DataTorrent contributed the technology to the Apache Software Foundation as an incubator project in August 2015 after originally creating it in 2012.
"Apache Apex is an example of the latest generation of advanced stream processing software that adds significant technology and capabilities over previous options," said Ted Dunning, vice president of the Apache Incubator, Apache Apex Incubator Mentor, and Chief Application Architect at MapR Technologies, in a prepared statement.
Apache Apex enables streaming analytics on Apache Hadoop. It was created to leverage the infrastructure provided by Hadoop components YARN and HDFS (Hadoop Distributed File System). It's a large-scale, high-throughput, low-latency, fault-tolerant, unified big data stream and batch-processing platform for the Hadoop ecosystem, the Apache Software Foundation said in a statement announcing the technology's promotion to a TLP.
Streaming technology for big data and analytics continues to grow in importance as organizations and developers bake real-time analytics into their processes and apps. Forrester Research released a Wave report on big data streaming analytics in March that looks at this trend and at some of the vendors who offer this technology.
"Forrester defines perishable insights as urgent business situations (risks and opportunities) that firms can only detect and act on at a moment's notice," wrote authors and Forrester analysts Mike Gualtieri and Rowan Curran in the report. "Streaming analytics solutions can help firms detect such insights in high-velocity streams of data and act on them in real-time. Application development and delivery professionals should not dismiss streaming analytics as a form of 'traditional analytics' used for postmortem analysis. Far from it -- streaming analytics analyzes data right now, when it can be analyzed and put to good use to make applications of all kinds contextual and smarter."

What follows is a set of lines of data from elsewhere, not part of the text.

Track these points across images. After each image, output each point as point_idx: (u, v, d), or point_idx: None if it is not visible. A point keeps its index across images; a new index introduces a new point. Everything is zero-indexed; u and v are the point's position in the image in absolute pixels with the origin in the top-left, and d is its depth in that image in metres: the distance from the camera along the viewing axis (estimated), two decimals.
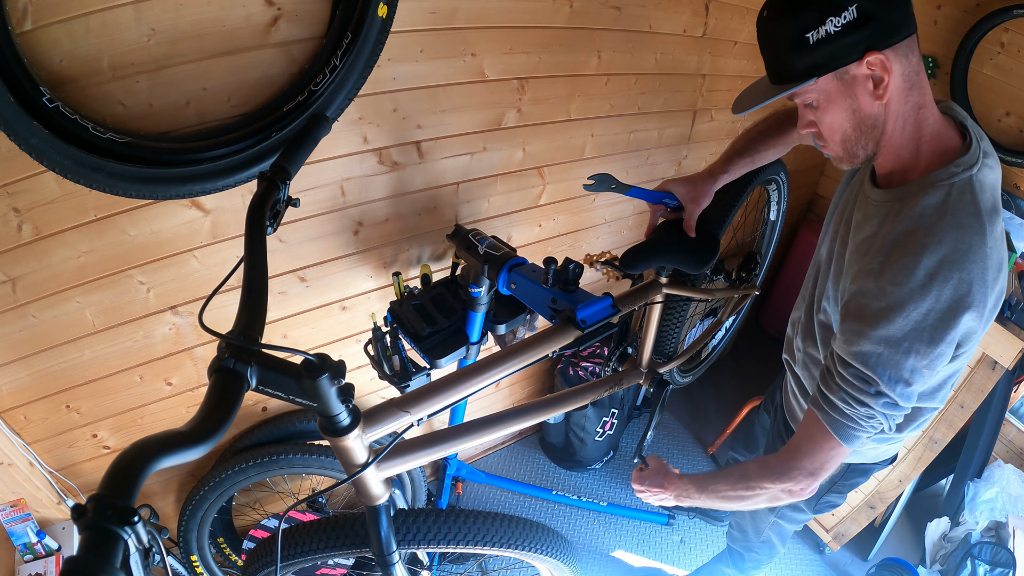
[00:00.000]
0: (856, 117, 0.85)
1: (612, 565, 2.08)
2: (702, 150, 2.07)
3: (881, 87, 0.81)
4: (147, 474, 0.48)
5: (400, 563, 1.02)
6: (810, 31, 0.78)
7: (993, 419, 2.03)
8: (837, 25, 0.77)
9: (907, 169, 0.89)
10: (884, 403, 0.86)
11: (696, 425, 2.60)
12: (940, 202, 0.83)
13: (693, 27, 1.69)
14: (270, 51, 1.07)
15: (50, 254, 1.07)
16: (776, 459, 1.00)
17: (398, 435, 0.89)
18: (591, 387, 1.30)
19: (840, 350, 0.88)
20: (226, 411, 0.58)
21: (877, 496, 1.94)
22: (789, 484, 0.97)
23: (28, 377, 1.18)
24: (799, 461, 0.96)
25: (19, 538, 1.25)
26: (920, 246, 0.81)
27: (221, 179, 1.04)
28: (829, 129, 0.89)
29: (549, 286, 1.15)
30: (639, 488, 1.25)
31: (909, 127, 0.86)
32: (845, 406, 0.88)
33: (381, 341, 1.28)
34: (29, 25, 0.86)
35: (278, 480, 1.71)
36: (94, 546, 0.41)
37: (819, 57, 0.80)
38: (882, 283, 0.83)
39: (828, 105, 0.86)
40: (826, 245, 1.12)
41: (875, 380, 0.84)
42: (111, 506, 0.43)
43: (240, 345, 0.63)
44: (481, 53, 1.32)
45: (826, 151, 0.94)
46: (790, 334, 1.30)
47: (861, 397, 0.86)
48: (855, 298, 0.86)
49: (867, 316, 0.83)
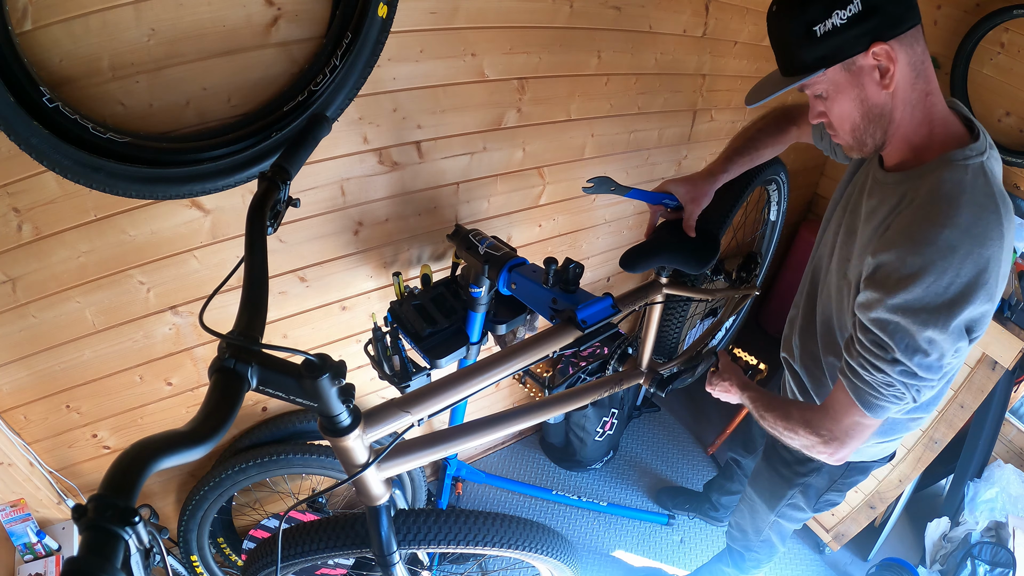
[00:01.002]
0: (864, 106, 0.87)
1: (612, 565, 2.08)
2: (702, 150, 2.07)
3: (887, 76, 0.83)
4: (148, 474, 0.48)
5: (400, 563, 1.02)
6: (817, 24, 0.81)
7: (993, 419, 2.03)
8: (843, 18, 0.79)
9: (920, 152, 0.91)
10: (900, 371, 0.87)
11: (696, 425, 2.60)
12: (959, 179, 0.84)
13: (693, 27, 1.69)
14: (270, 51, 1.07)
15: (50, 254, 1.07)
16: (813, 413, 1.02)
17: (399, 435, 0.89)
18: (591, 388, 1.30)
19: (861, 315, 0.90)
20: (227, 411, 0.58)
21: (877, 496, 1.94)
22: (815, 440, 1.00)
23: (28, 377, 1.18)
24: (826, 423, 0.98)
25: (19, 538, 1.25)
26: (944, 217, 0.82)
27: (221, 179, 1.04)
28: (839, 119, 0.91)
29: (549, 286, 1.15)
30: (709, 386, 1.28)
31: (918, 113, 0.88)
32: (864, 372, 0.90)
33: (381, 341, 1.28)
34: (29, 25, 0.86)
35: (278, 480, 1.71)
36: (95, 546, 0.41)
37: (826, 49, 0.83)
38: (902, 252, 0.84)
39: (837, 95, 0.88)
40: (827, 242, 1.12)
41: (891, 347, 0.86)
42: (112, 506, 0.43)
43: (240, 345, 0.63)
44: (481, 53, 1.32)
45: (836, 140, 0.96)
46: (787, 332, 1.31)
47: (878, 363, 0.88)
48: (878, 269, 0.88)
49: (888, 284, 0.85)
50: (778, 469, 1.37)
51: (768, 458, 1.41)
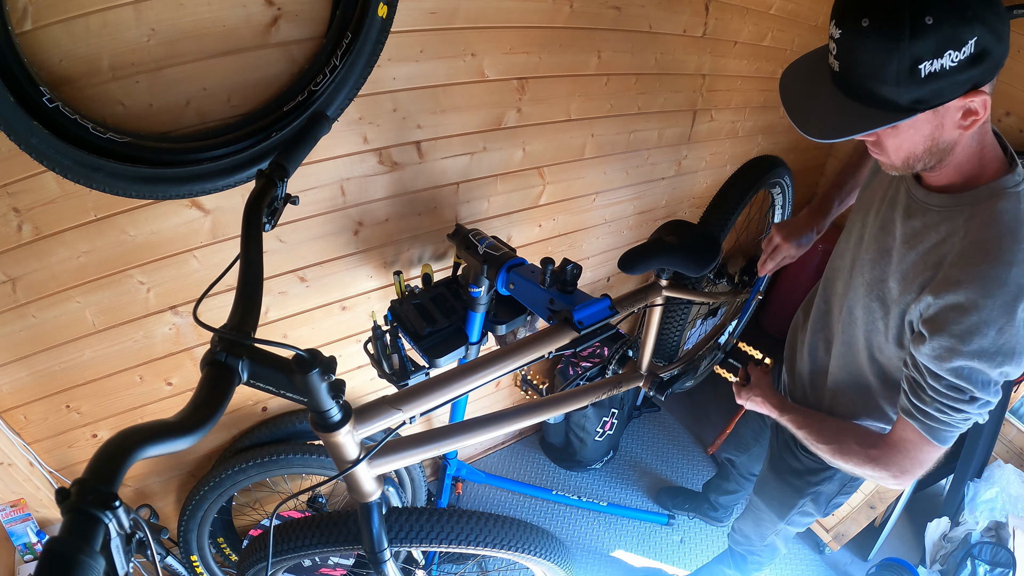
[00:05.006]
0: (932, 141, 0.81)
1: (612, 565, 2.08)
2: (702, 150, 2.07)
3: (970, 119, 0.77)
4: (132, 462, 0.49)
5: (391, 561, 1.02)
6: (924, 62, 0.69)
7: (993, 419, 2.03)
8: (955, 60, 0.69)
9: (969, 178, 0.86)
10: (979, 405, 0.87)
11: (696, 425, 2.60)
12: (1016, 210, 0.82)
13: (693, 27, 1.69)
14: (270, 51, 1.07)
15: (50, 254, 1.07)
16: (879, 450, 1.00)
17: (390, 432, 0.89)
18: (590, 389, 1.30)
19: (931, 364, 0.87)
20: (216, 404, 0.58)
21: (877, 496, 1.94)
22: (884, 475, 0.99)
23: (28, 377, 1.18)
24: (899, 460, 0.97)
25: (19, 538, 1.25)
26: (1009, 254, 0.80)
27: (221, 179, 1.04)
28: (896, 148, 0.83)
29: (547, 287, 1.15)
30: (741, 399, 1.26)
31: (974, 143, 0.83)
32: (941, 415, 0.89)
33: (381, 339, 1.28)
34: (29, 25, 0.86)
35: (278, 480, 1.70)
36: (75, 528, 0.43)
37: (927, 92, 0.72)
38: (973, 296, 0.81)
39: (908, 130, 0.79)
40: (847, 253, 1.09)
41: (969, 389, 0.85)
42: (94, 491, 0.45)
43: (232, 339, 0.64)
44: (481, 53, 1.32)
45: (881, 159, 0.89)
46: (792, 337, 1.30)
47: (956, 405, 0.87)
48: (945, 312, 0.84)
49: (960, 332, 0.82)
50: (787, 479, 1.34)
51: (775, 468, 1.38)
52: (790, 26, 1.98)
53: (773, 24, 1.92)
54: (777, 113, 2.26)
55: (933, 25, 0.67)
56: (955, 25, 0.67)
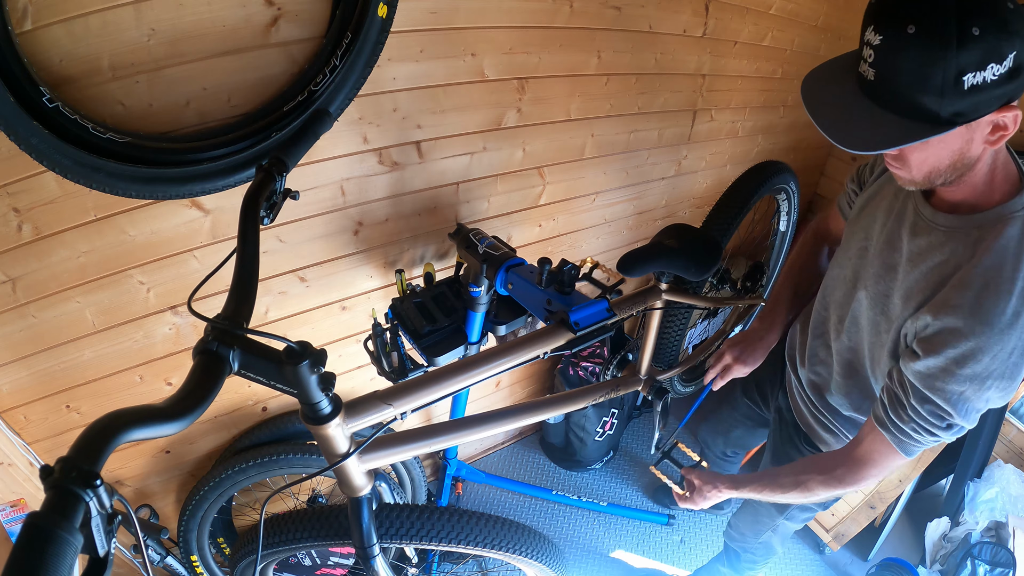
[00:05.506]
0: (959, 156, 0.79)
1: (612, 565, 2.08)
2: (702, 150, 2.07)
3: (998, 134, 0.76)
4: (116, 443, 0.49)
5: (381, 556, 1.02)
6: (968, 74, 0.68)
7: (993, 419, 2.04)
8: (995, 73, 0.68)
9: (980, 196, 0.86)
10: (953, 432, 0.88)
11: (696, 425, 2.60)
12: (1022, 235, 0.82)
13: (693, 27, 1.69)
14: (270, 51, 1.07)
15: (50, 254, 1.07)
16: (842, 471, 1.02)
17: (381, 427, 0.89)
18: (588, 391, 1.29)
19: (919, 383, 0.87)
20: (205, 392, 0.59)
21: (877, 496, 1.94)
22: (851, 488, 1.02)
23: (28, 377, 1.18)
24: (866, 471, 0.99)
25: None
26: (1010, 283, 0.80)
27: (221, 179, 1.04)
28: (921, 161, 0.81)
29: (544, 287, 1.15)
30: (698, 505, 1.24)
31: (990, 159, 0.82)
32: (916, 434, 0.91)
33: (381, 337, 1.29)
34: (29, 25, 0.86)
35: (278, 480, 1.70)
36: (56, 505, 0.43)
37: (967, 105, 0.71)
38: (971, 323, 0.81)
39: (939, 144, 0.77)
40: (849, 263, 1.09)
41: (951, 415, 0.86)
42: (76, 468, 0.45)
43: (224, 328, 0.64)
44: (481, 53, 1.32)
45: (899, 173, 0.87)
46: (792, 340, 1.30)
47: (933, 430, 0.89)
48: (942, 335, 0.84)
49: (956, 356, 0.83)
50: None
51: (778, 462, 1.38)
52: (790, 26, 1.98)
53: (773, 24, 1.92)
54: (777, 113, 2.26)
55: (979, 36, 0.66)
56: (998, 37, 0.66)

Forrester put Apache Apex's creator, DataTorrent, into the Leaders section of its Wave report on big data streaming analytics, along with some pretty big names in tech -- IBM, Software AG, SAP, TIBCO Software, Oracle, and SQLstream.
"DataTorrent is the streaming startup to beat in Silicon Valley," Forrester's analysts wrote in their report. "The Yahoo-trained founders built a streaming platform to handle the world's biggest, fastest data."

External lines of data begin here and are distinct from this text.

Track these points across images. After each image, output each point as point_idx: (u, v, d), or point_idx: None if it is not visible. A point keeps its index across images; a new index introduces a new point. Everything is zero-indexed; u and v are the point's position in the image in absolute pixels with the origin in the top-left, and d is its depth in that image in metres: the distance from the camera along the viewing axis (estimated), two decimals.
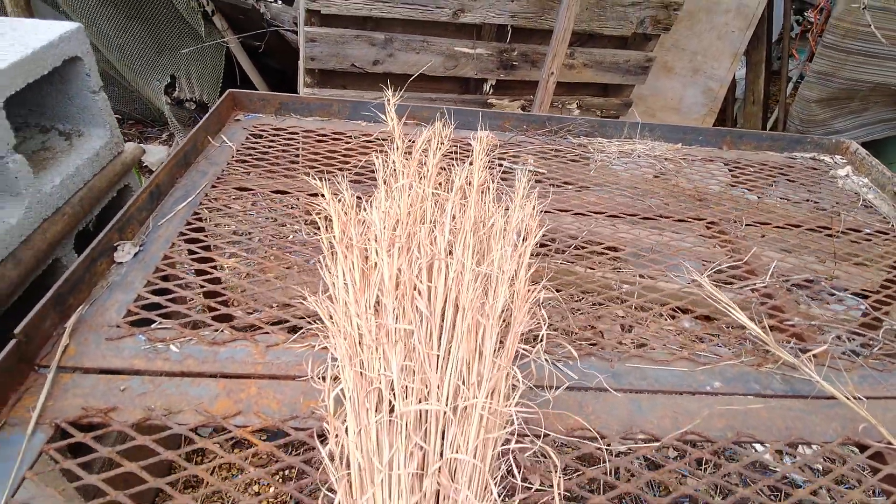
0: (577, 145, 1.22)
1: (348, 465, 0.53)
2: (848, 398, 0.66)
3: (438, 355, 0.62)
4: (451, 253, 0.75)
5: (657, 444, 0.61)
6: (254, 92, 1.20)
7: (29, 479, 0.53)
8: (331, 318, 0.67)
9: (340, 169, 1.05)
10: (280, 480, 1.23)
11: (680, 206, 1.06)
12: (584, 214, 1.00)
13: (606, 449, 0.60)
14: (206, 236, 0.86)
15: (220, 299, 0.75)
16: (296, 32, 2.03)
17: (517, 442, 0.58)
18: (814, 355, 0.72)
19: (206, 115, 1.08)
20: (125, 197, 1.25)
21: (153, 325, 0.69)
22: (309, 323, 0.71)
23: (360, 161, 1.07)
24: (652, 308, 0.83)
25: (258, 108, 1.20)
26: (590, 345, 0.72)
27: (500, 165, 1.10)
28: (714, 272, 0.87)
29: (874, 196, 1.16)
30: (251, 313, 0.74)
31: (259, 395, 0.62)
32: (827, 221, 1.05)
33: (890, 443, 0.63)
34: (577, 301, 0.83)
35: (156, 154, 2.31)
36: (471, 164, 0.98)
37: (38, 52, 1.00)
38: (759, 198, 1.14)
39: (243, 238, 0.88)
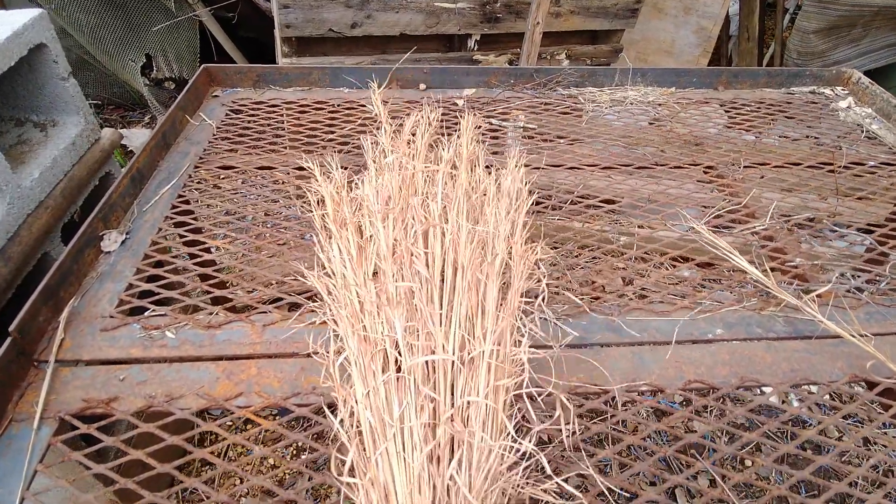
0: (567, 97, 1.18)
1: (361, 430, 0.53)
2: (853, 336, 0.65)
3: (441, 313, 0.61)
4: (445, 220, 0.74)
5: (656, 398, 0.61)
6: (229, 65, 1.16)
7: (41, 471, 0.53)
8: (329, 293, 0.66)
9: (326, 140, 1.02)
10: (288, 458, 1.25)
11: (676, 153, 1.03)
12: (578, 168, 0.97)
13: (611, 401, 0.60)
14: (193, 219, 0.84)
15: (213, 282, 0.74)
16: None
17: (527, 391, 0.57)
18: (817, 295, 0.71)
19: (182, 92, 1.04)
20: (108, 184, 1.22)
21: (147, 313, 0.68)
22: (306, 300, 0.70)
23: (344, 129, 1.04)
24: (651, 258, 0.81)
25: (235, 81, 1.16)
26: (591, 299, 0.71)
27: (490, 123, 1.06)
28: (713, 217, 0.86)
29: (879, 126, 1.12)
30: (250, 292, 0.74)
31: (259, 375, 0.61)
32: (828, 157, 1.03)
33: None
34: (575, 257, 0.82)
35: (139, 138, 2.26)
36: (458, 137, 0.95)
37: (4, 43, 0.96)
38: (756, 137, 1.11)
39: (232, 218, 0.86)
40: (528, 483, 0.50)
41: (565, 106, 1.15)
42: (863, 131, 1.11)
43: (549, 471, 0.52)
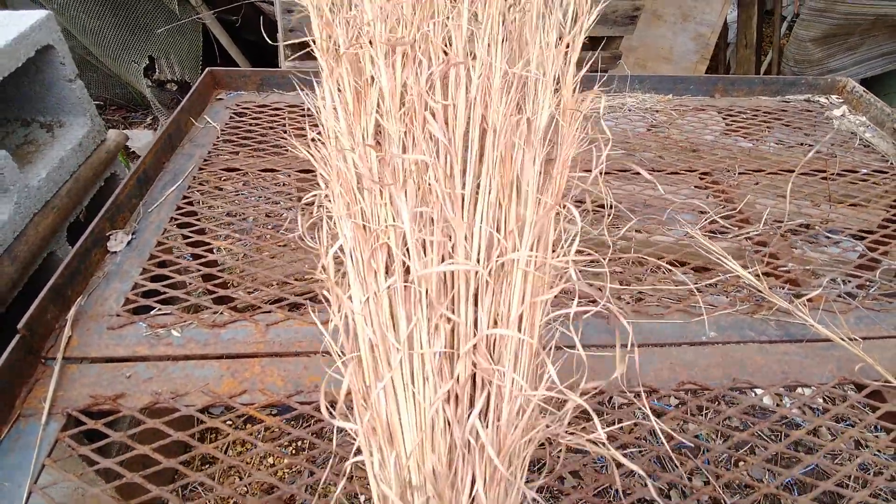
0: None
1: (356, 346, 0.42)
2: (843, 339, 0.67)
3: (463, 196, 0.47)
4: (472, 55, 0.54)
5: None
6: (233, 69, 1.17)
7: (48, 465, 0.54)
8: (321, 157, 0.51)
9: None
10: (293, 452, 1.26)
11: (673, 159, 1.05)
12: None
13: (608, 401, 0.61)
14: (198, 219, 0.85)
15: (217, 281, 0.76)
16: (272, 3, 1.96)
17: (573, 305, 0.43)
18: (808, 299, 0.73)
19: (187, 95, 1.06)
20: (113, 185, 1.24)
21: (153, 312, 0.70)
22: (308, 300, 0.71)
23: None
24: (647, 262, 0.83)
25: (239, 84, 1.18)
26: (589, 302, 0.73)
27: None
28: (708, 223, 0.87)
29: (872, 135, 1.14)
30: (251, 293, 0.75)
31: (263, 373, 0.63)
32: (822, 164, 1.04)
33: (888, 381, 0.64)
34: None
35: (142, 139, 2.28)
36: None
37: (11, 45, 0.98)
38: (752, 144, 1.13)
39: (235, 219, 0.87)
40: (568, 433, 0.39)
41: None
42: (857, 139, 1.13)
43: (595, 420, 0.40)
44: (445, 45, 0.55)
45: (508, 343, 0.40)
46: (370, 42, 0.55)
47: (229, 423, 0.59)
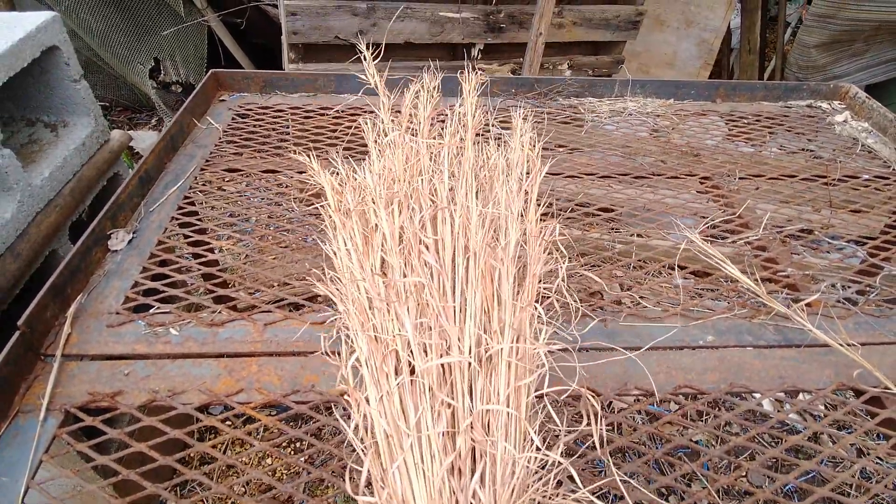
0: (567, 107, 1.20)
1: (373, 436, 0.51)
2: (841, 345, 0.66)
3: (454, 307, 0.58)
4: (453, 201, 0.70)
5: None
6: (237, 71, 1.18)
7: (46, 461, 0.55)
8: (337, 289, 0.64)
9: (329, 145, 1.04)
10: (291, 452, 1.26)
11: (674, 163, 1.05)
12: (576, 177, 0.99)
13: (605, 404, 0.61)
14: (198, 220, 0.86)
15: (216, 281, 0.76)
16: (276, 6, 1.98)
17: (550, 386, 0.54)
18: (807, 304, 0.72)
19: (191, 96, 1.06)
20: (115, 185, 1.24)
21: (152, 311, 0.70)
22: (307, 301, 0.72)
23: (348, 133, 1.06)
24: (647, 266, 0.83)
25: (243, 86, 1.19)
26: (587, 306, 0.73)
27: (489, 132, 1.08)
28: (708, 227, 0.87)
29: (874, 140, 1.14)
30: (252, 293, 0.75)
31: (260, 372, 0.63)
32: (823, 170, 1.04)
33: (888, 387, 0.64)
34: (573, 262, 0.83)
35: (146, 140, 2.29)
36: (461, 106, 0.92)
37: (18, 45, 0.99)
38: (753, 149, 1.13)
39: (237, 220, 0.88)
40: (557, 494, 0.47)
41: (565, 115, 1.17)
42: (858, 145, 1.13)
43: (578, 481, 0.49)
44: (432, 195, 0.72)
45: (499, 418, 0.50)
46: (373, 200, 0.72)
47: (227, 422, 0.59)
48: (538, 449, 0.48)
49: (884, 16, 2.20)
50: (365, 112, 1.13)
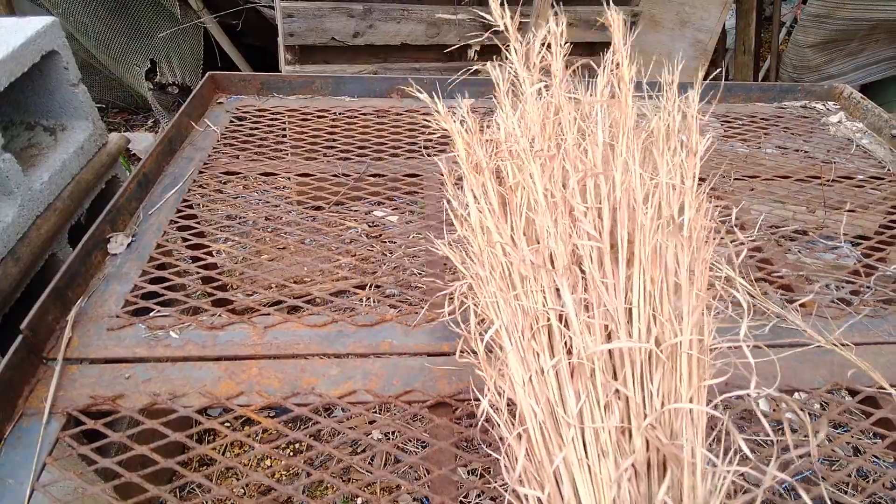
0: None
1: (520, 423, 0.44)
2: (834, 345, 0.67)
3: (619, 286, 0.49)
4: (609, 167, 0.61)
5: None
6: (234, 73, 1.19)
7: (49, 464, 0.55)
8: (466, 252, 0.56)
9: (328, 146, 1.05)
10: (291, 454, 1.27)
11: None
12: None
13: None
14: (197, 223, 0.86)
15: (216, 284, 0.77)
16: (272, 8, 1.98)
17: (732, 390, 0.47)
18: (801, 305, 0.73)
19: (188, 99, 1.07)
20: (114, 188, 1.25)
21: (152, 314, 0.70)
22: (306, 303, 0.72)
23: (347, 137, 1.07)
24: None
25: (240, 89, 1.19)
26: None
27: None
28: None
29: (869, 141, 1.15)
30: (250, 295, 0.76)
31: (260, 375, 0.63)
32: (817, 170, 1.05)
33: (882, 387, 0.64)
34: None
35: (142, 141, 2.29)
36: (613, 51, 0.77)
37: (18, 50, 0.99)
38: (747, 150, 1.13)
39: (235, 223, 0.88)
40: None
41: None
42: (853, 145, 1.14)
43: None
44: (583, 152, 0.62)
45: (682, 419, 0.42)
46: (509, 153, 0.62)
47: (227, 424, 0.59)
48: (744, 459, 0.41)
49: (881, 15, 2.20)
50: (362, 115, 1.14)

Forrester notes that DataTorrent is working to deliver on other enterprise needs, too, such as a visual development tool and a library of more than 400 operators.
"The core of DataTorrent is now open sourced as Apache Apex, but making its voice heard over the chorus of other open source streaming options will be a significant challenge," the authors concluded.
In announcing the new TLP status, the Apache Software Foundation said that Apex can streamline the development of Hadoop applications by letting developers write or re-use generic Java code. That helps minimize the specialized expertise required to write apps and can therefore reduce time to market.
It includes connectors to integrate with external systems that include message buses, databases, file systems, and social media feeds such as Apache Cassandra, Apache HBase, JDBC, and Apache Kafka.